From: Stephen J. Turnbull
Subject: Re: What a modern collaboration toolkit looks like
Date: Thu, 03 Jan 2008 10:26:16 +0900

*sigh*  And I just finished writing a private message saying I didn't
want to get involved.

Eric S. Raymond writes:

 > CVS and Subversion try to maintain a linear version history unless you
 > do explicit branching.  So when you commit a change against an out-of-date
 > revision, they raise a conflict; you have to merge news before being
 > allowed to finish the commit.
 > 
 > In modern DVCSes, a push never blocks.

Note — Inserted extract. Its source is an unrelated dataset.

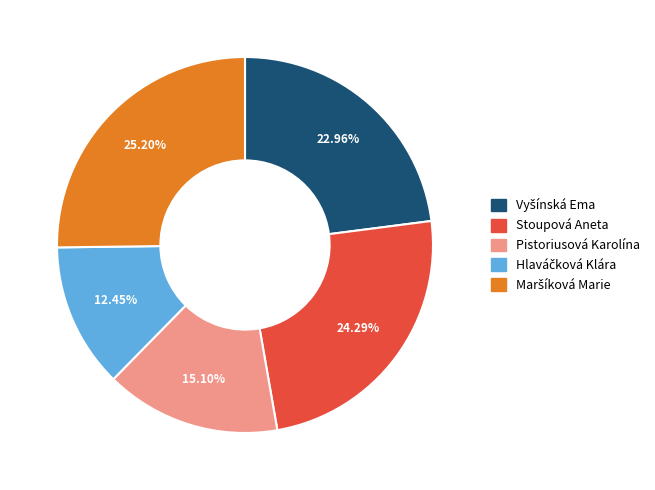

How many slices are in this pie chart?

5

I think you've typoed "push" for "commit".  Specifically:

This conflicts with Mercurial terminology.  *commits* never block in
Mercurial.  *Pushes* do, unless you use "hg push -f" (which creates an
alias-less head in the target repo---its only names are the revno and
the hash).

I suspect what you meant to say here is that "In a modern DVCS, a
commit never blocks".  The reason that "commit" blocks in CVS and SVN
is because in those VCSes "commit" can be considered equivalent to a
Mercurial "commit + push".  Ie, CVS and SVN commits can block because
pushes always can block, and every commit implies a push.

Proliferating new heads in the public repo is antisocial; that's what
local repos are for.  Unfortunately, (loosely speaking) CVS and SVN
don't support local repos, so there's no way to separate commit and
push for most projects.  If the push blocks, the commit must do so.

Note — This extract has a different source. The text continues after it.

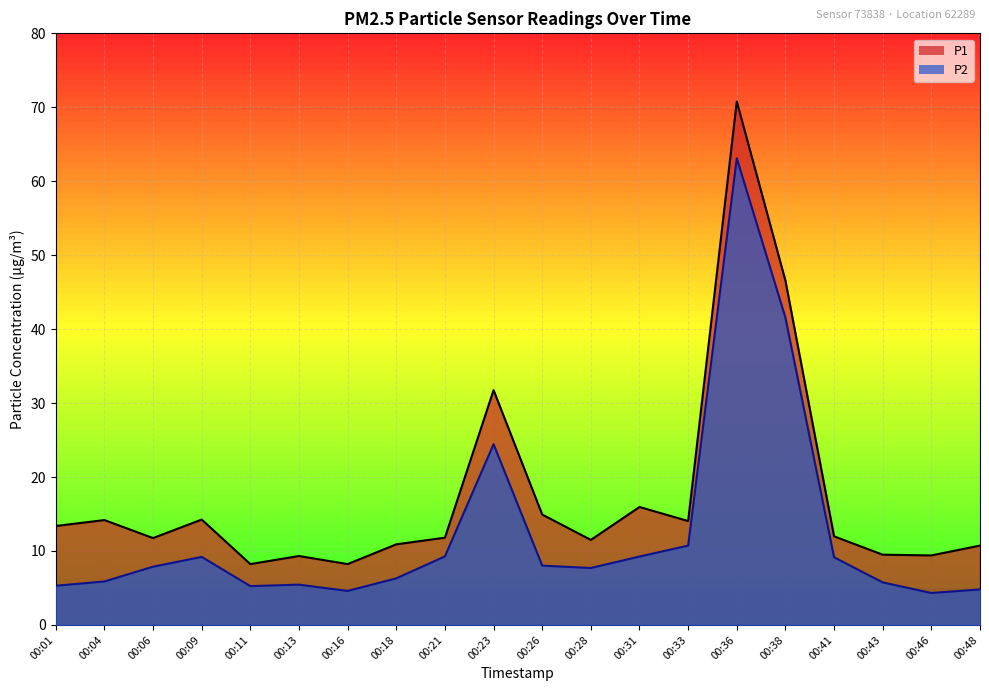

At which label is P1 closest to 39?

00:23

 > This is certainly the way monotone, Mercurial, and bzr operate.

If "push" wasn't a typo, please recheck your information on monotone
and bzr, too.  I find it hard to believe that they silently allow
pushes to succeed when they would create new heads; this is a recipe
for disaster.

 > As I said, I have not yet studied git specifically but I'm pretty
 > sure it works the same way.

Like Mercurial, git blocks if you try to push a branch to a ref which
is not a prefix of the branch you're pushing.

Unlike Mercurial, "git push -f" just does what you tell it to do (push
a bunch of objects and set the ref to the same commit as HEAD points
to locally), and therefore will create garbage (lost commits and their
dependent objects) in most cases.  It does not create an implicit new
head (which can have no reference except its SHA1, and thus is pretty
useless).  Neither behavior seems particularly useful to me.

BTW, to be honest, I think "commit-before-merge" is a good advertising
slogan, but it doesn't promote understanding of how dVCSes work, and
only offers the GUI/CADT/IRC/XP view of their advantages.